I'm glad and sad to hear that I am not alone. Sucks that the replacement cost is so high. BMW could have made the hydraulic and electrical connection at the cylinder to make replacement easy, but that would starve its service department of much needed unjustly gained funds.


My thought at a more permanent repair are to possibly drill and tap a small, perpendicular hole (or two) near the opening of the socket and inserting a small set screw (M3) with a brass tip. You would install the socket onto the ball stud, then insert the set screw. Drilled in the proper place, the brass tip would act as a stop - it would effectively 'close' the opening. I will post a sketch later after talking this over with my lead machinist.
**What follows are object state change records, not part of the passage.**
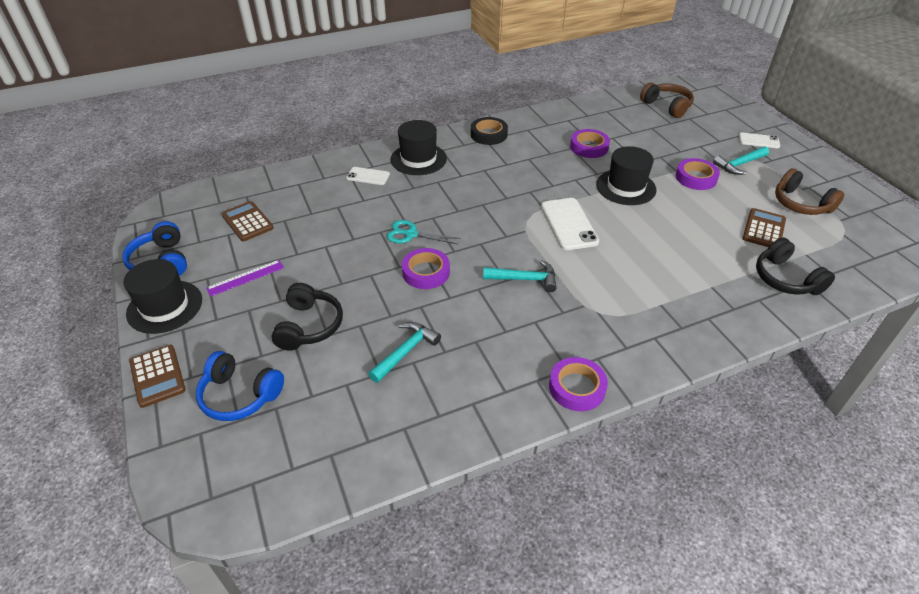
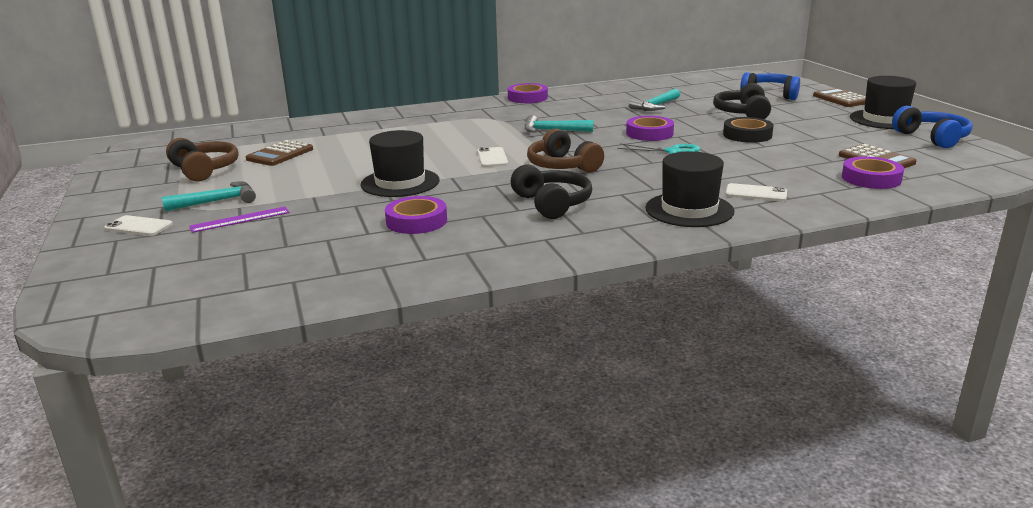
camera: 175 degrees left, 20 degrees down
purple ruler [206,260,284,297] -> purple ruler moved to [189,206,290,233]
black tape [471,117,508,145] -> black tape moved to [723,117,774,143]
white phone [541,198,599,250] -> white phone [477,147,508,167], size x0.60
brown headphones [640,83,694,118] -> brown headphones moved to [527,129,604,173]
purple tape [676,158,720,190] -> purple tape moved to [842,156,904,189]
black headphones [756,238,835,295] -> black headphones moved to [511,164,592,219]

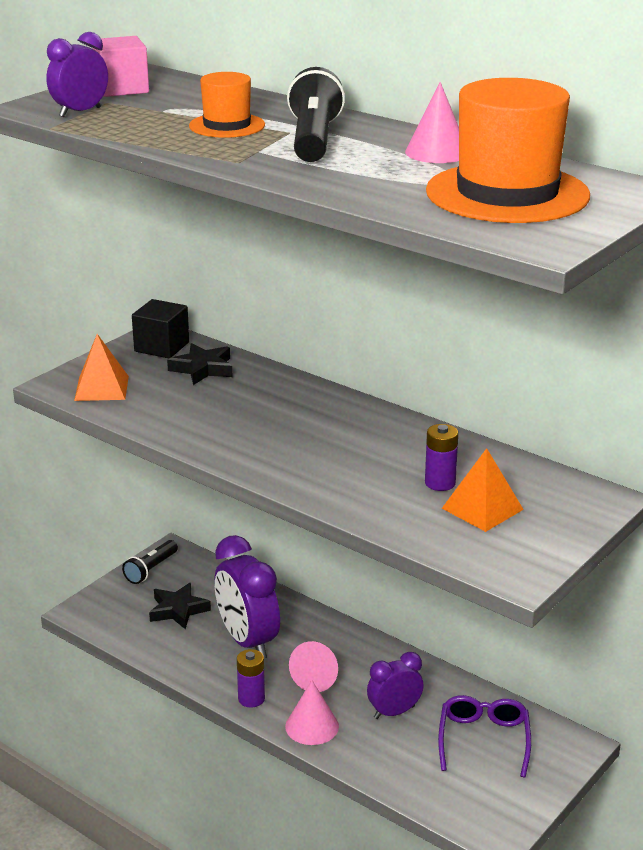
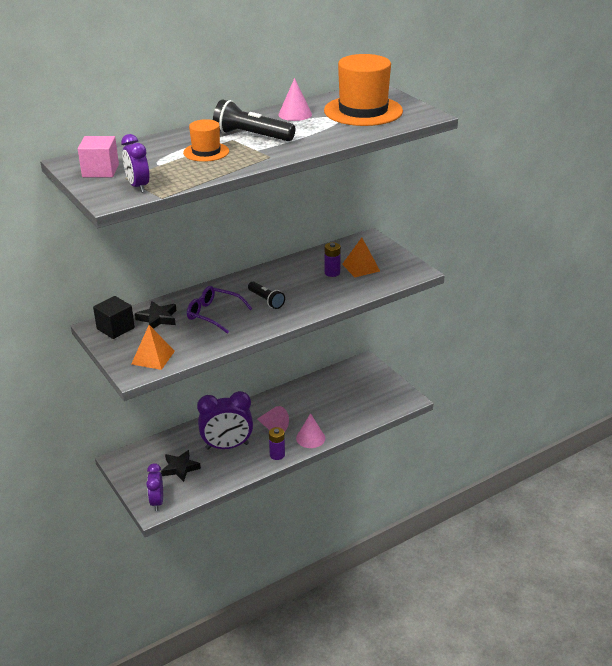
camera: 70 degrees left, 5 degrees up
black flashlight [122,540,178,584] -> black flashlight moved to [248,281,285,309]
purple clock [367,652,424,719] -> purple clock moved to [146,463,163,511]
purple glasses [438,695,531,778] -> purple glasses moved to [187,286,252,334]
Here's the pic of the lower set screw that I installed on the base of my hatch cylinder. Did the same thing on the top of the cylinder as I described in my previous post. We did this mod (along with a new ball pin) about 5 months ago, and so far so good. BTW - I got my ball pin from Pelican Parts, part #41-62-7-148-797-BOE. It's an OEM BMW part....would have just ordered it from my local dealer, but I was ordering brake parts as well, so I just combined the order. Cost me $5.50.